Data excerpts START

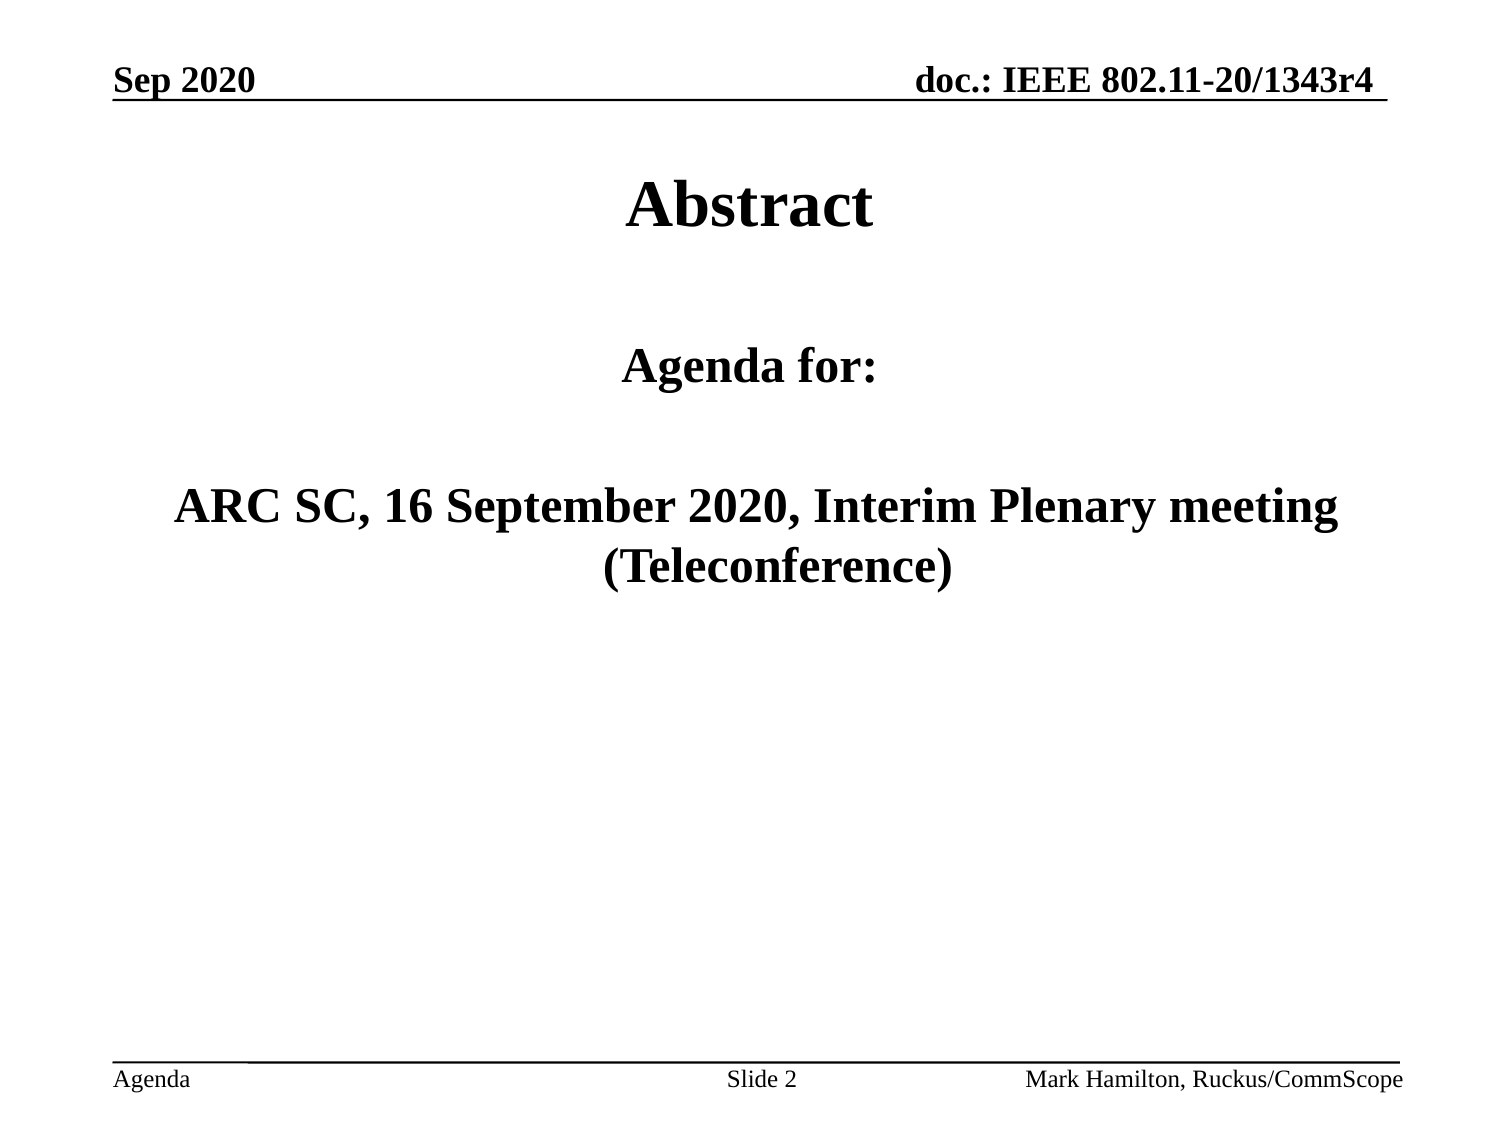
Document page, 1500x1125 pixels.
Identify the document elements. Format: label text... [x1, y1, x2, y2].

list Agenda for: ARC SC, 16 September 2020, Interim Plenary meeting (Teleconference) [112, 324, 1388, 1000]
title Abstract [112, 112, 1388, 288]
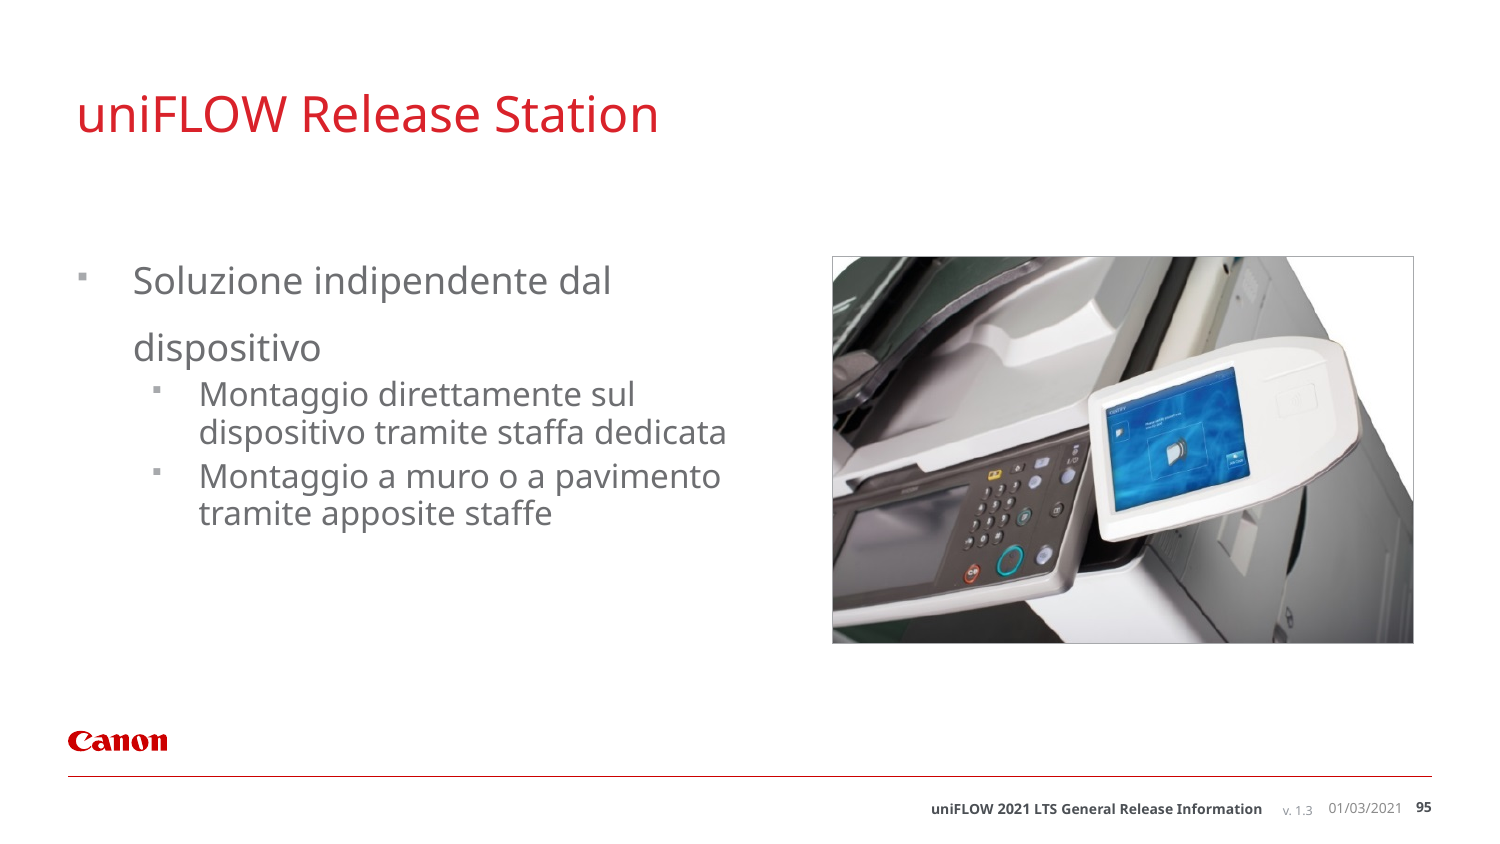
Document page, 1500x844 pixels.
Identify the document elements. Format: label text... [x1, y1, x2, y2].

title uniFLOW Release Station [76, 79, 1164, 151]
list Soluzione indipendente dal dispositivo Montaggio direttamente sul dispositivo tramite staffa dedicata Montaggio a muro o a pavimento tramite apposite staffe [76, 235, 751, 751]
picture [832, 256, 1414, 644]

Data excerpts END

### Task
Exactly as written, reproduce all of the entries while dropping the pictures.

### Expected answer
Document page, 1500x1125 pixels.
Identify the document elements. Format: label text... [x1, y1, x2, y2].

list Agenda for: ARC SC, 16 September 2020, Interim Plenary meeting (Teleconference) [112, 324, 1388, 1000]
title Abstract [112, 112, 1388, 288]
Document page, 1500x844 pixels.
Identify the document elements. Format: label text... [x1, y1, x2, y2].

title uniFLOW Release Station [76, 79, 1164, 151]
list Soluzione indipendente dal dispositivo Montaggio direttamente sul dispositivo tramite staffa dedicata Montaggio a muro o a pavimento tramite apposite staffe [76, 235, 751, 751]
picture [832, 256, 1414, 644]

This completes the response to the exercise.